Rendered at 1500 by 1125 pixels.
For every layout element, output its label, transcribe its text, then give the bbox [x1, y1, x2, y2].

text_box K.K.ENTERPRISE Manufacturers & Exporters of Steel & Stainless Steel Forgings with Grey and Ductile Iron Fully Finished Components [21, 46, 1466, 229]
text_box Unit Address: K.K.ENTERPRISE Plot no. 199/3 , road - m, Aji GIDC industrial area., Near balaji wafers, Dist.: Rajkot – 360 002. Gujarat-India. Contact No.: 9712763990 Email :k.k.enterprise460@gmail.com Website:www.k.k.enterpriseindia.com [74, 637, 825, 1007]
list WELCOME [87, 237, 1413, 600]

■ **WHAT YOU WILL DO**
Reproduce only the lines between the line containing "For every layout" and the last line of the records, those two lines included, exactly.

■ **ANSWER AREA**
For every layout element, output its label, transcribe its text, then give the bbox [x1, y1, x2, y2].

text_box K.K.ENTERPRISE Manufacturers & Exporters of Steel & Stainless Steel Forgings with Grey and Ductile Iron Fully Finished Components [21, 46, 1466, 229]
text_box Unit Address: K.K.ENTERPRISE Plot no. 199/3 , road - m, Aji GIDC industrial area., Near balaji wafers, Dist.: Rajkot – 360 002. Gujarat-India. Contact No.: 9712763990 Email :k.k.enterprise460@gmail.com Website:www.k.k.enterpriseindia.com [74, 637, 825, 1007]
list WELCOME [87, 237, 1413, 600]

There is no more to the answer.